JOURNAL ARTICLE

Recommendations after non-localizing sestamibi and ultrasound scans in primary hyperparathyroid disease: order more scans or explore surgically?

Nicholas E Hoda, Paul Phillips, Naveed Ahmed
Journal of the Mississippi State Medical Association 2013, 54 (2): 36-41
23865291

BACKGROUND: Treatment for primary hyperparathyroidism (PHPT) is surgical excision. Sestamibi and ultrasound scans, used to locate hyperfunctioning glands, can fail to do so. When both preoperative studies are non-localizing, options include 1) referral to a surgeon for a bilateral neck examination or 2) additional preoperative imaging.

STUDY DESIGN: Retrospective review of patients who underwent a parathyroidectomy from January 2010 to December 2011 at the University of Mississippi Medical Center (UMMC) was conducted. Only patients with negative or inconclusive findings on both sestamibi and ultrasound scans were included. The subsequent courses of action and the operative and postoperative outcomes were retrospectively reviewed.

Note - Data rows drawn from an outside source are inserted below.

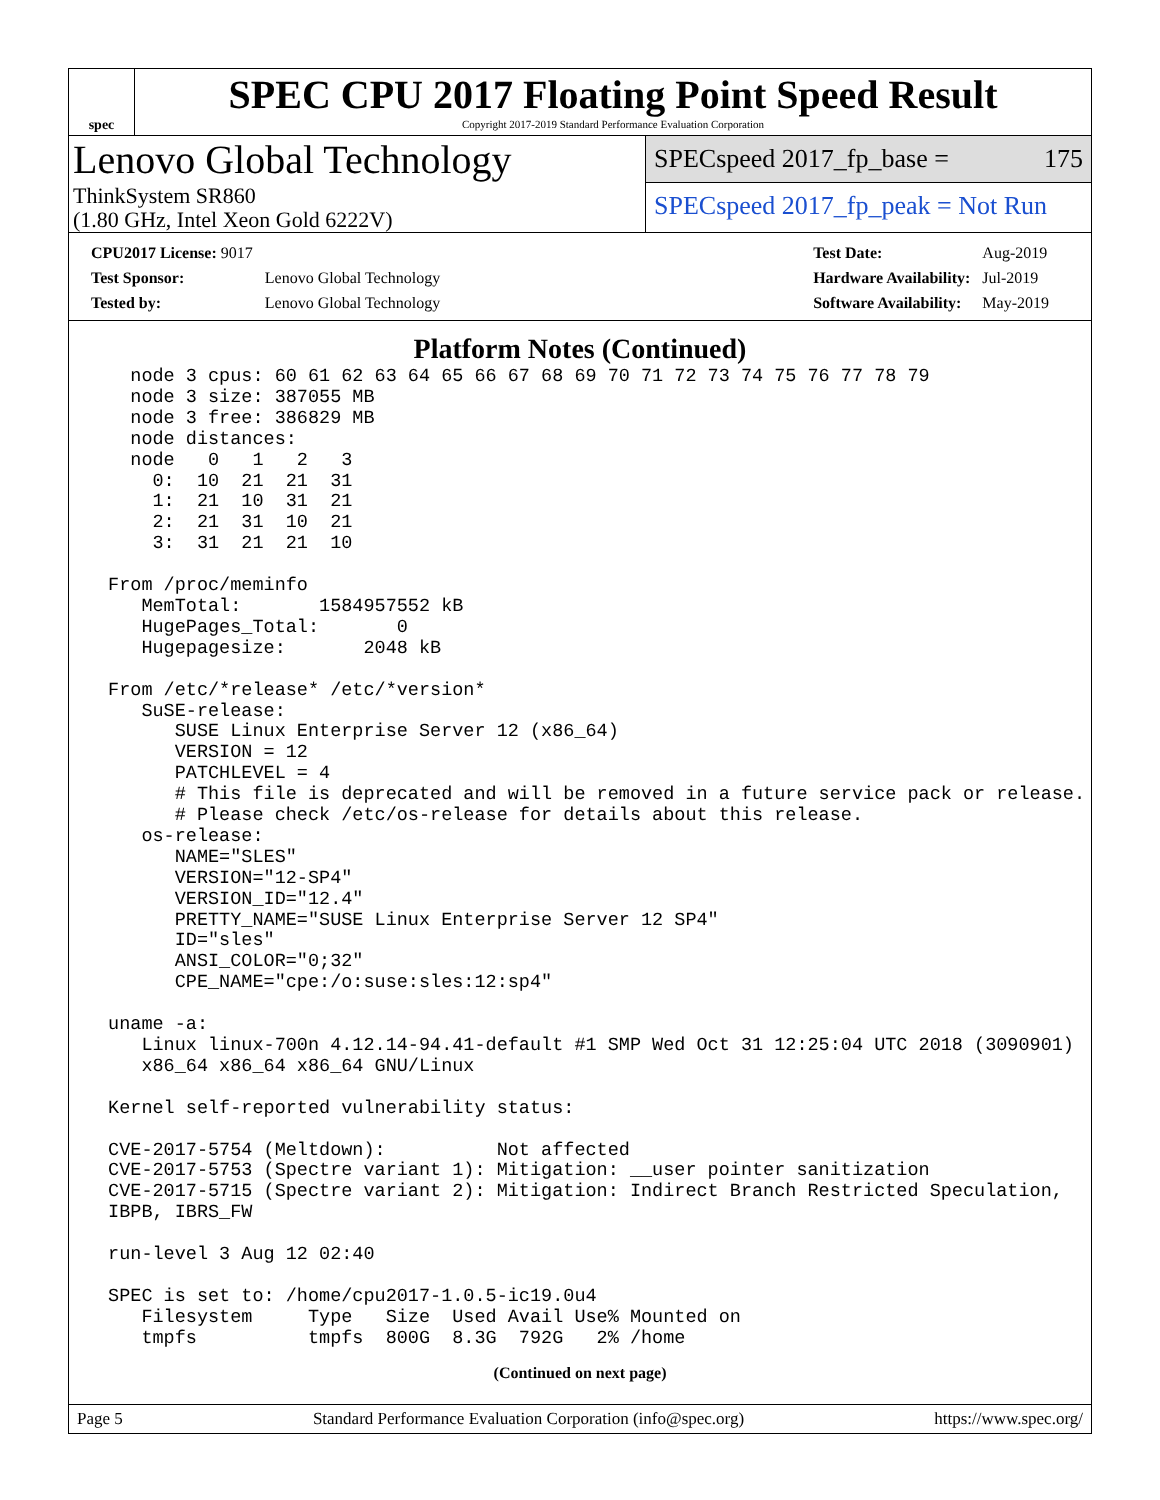spec
SPEC CPU 2017 Floating Point Speed Result
Copyright 2017-2019 Standard Performance Evaluation Corporation
Lenovo Global Technology
ThinkSystem SR860
(1.80 GHz, Intel Xeon Gold 6222V)
SPECspeed 2017_fp_base = 175
SPECspeed 2017_fp_peak = Not Run
| CPU2017 License: 9017 | |
| Test Sponsor: | Lenovo Global Technology |
| Tested by: | Lenovo Global Technology |
| Test Date: | Aug-2019 |
| Hardware Availability: | Jul-2019 |
| Software Availability: | May-2019 |
Platform Notes (Continued)
   node 3 cpus: 60 61 62 63 64 65 66 67 68 69 70 71 72 73 74 75 76 77 78 79
   node 3 size: 387055 MB
   node 3 free: 386829 MB
   node distances:
   node   0   1   2   3
     0:  10  21  21  31
     1:  21  10  31  21
     2:  21  31  10  21
     3:  31  21  21  10

 From /proc/meminfo
    MemTotal:       1584957552 kB
    HugePages_Total:       0
    Hugepagesize:       2048 kB

 From /etc/*release* /etc/*version*
    SuSE-release:
       SUSE Linux Enterprise Server 12 (x86_64)
       VERSION = 12
       PATCHLEVEL = 4
       # This file is deprecated and will be removed in a future service pack or release.
       # Please check /etc/os-release for details about this release.
    os-release:
       NAME="SLES"
       VERSION="12-SP4"
       VERSION_ID="12.4"
       PRETTY_NAME="SUSE Linux Enterprise Server 12 SP4"
       ID="sles"
       ANSI_COLOR="0;32"
       CPE_NAME="cpe:/o:suse:sles:12:sp4"

 uname -a:
    Linux linux-700n 4.12.14-94.41-default #1 SMP Wed Oct 31 12:25:04 UTC 2018 (3090901)
    x86_64 x86_64 x86_64 GNU/Linux

 Kernel self-reported vulnerability status:

 CVE-2017-5754 (Meltdown):          Not affected
 CVE-2017-5753 (Spectre variant 1): Mitigation: __user pointer sanitization
 CVE-2017-5715 (Spectre variant 2): Mitigation: Indirect Branch Restricted Speculation,
 IBPB, IBRS_FW

 run-level 3 Aug 12 02:40

 SPEC is set to: /home/cpu2017-1.0.5-ic19.0u4
    Filesystem     Type   Size  Used Avail Use% Mounted on
    tmpfs          tmpfs  800G  8.3G  792G   2% /home
(Continued on next page)
Page 5 Standard Performance Evaluation Corporation (info@spec.org) https://www.spec.org/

RESULTS: Negative or inconclusive preoperative findings were present in 3 of 26 patients (12%). Additional imaging studies were ordered for 1 patient, which also produced nonlocalizing findings. All three patients underwent bilateral neck examination (BNE) with intraoperative PTH assay. A parathyroid adenoma was found in each case but was found in an ectopic location or in the presence of a multinodular goiter. Surgery yielded appropriate PTH levels for all 3 patients and each patient was eucalcemic at follow-up.

CONCLUSIONS: Non-localizing preoperative scans may result from ectopic parathyroid adenoma or presence of a multinodular goiter in PHPT. When presented with negative preoperative studies, we propose that the patient be scheduled for bilateral neck examination with intraoperative PTH assay rather than for additional preoperative studies. The surgeon's level of experience with four gland exploration and a thorough understanding of normal and aberrant positioning of parathyroid glands are imperative for patient safety and treatment, especially when localization studies have failed.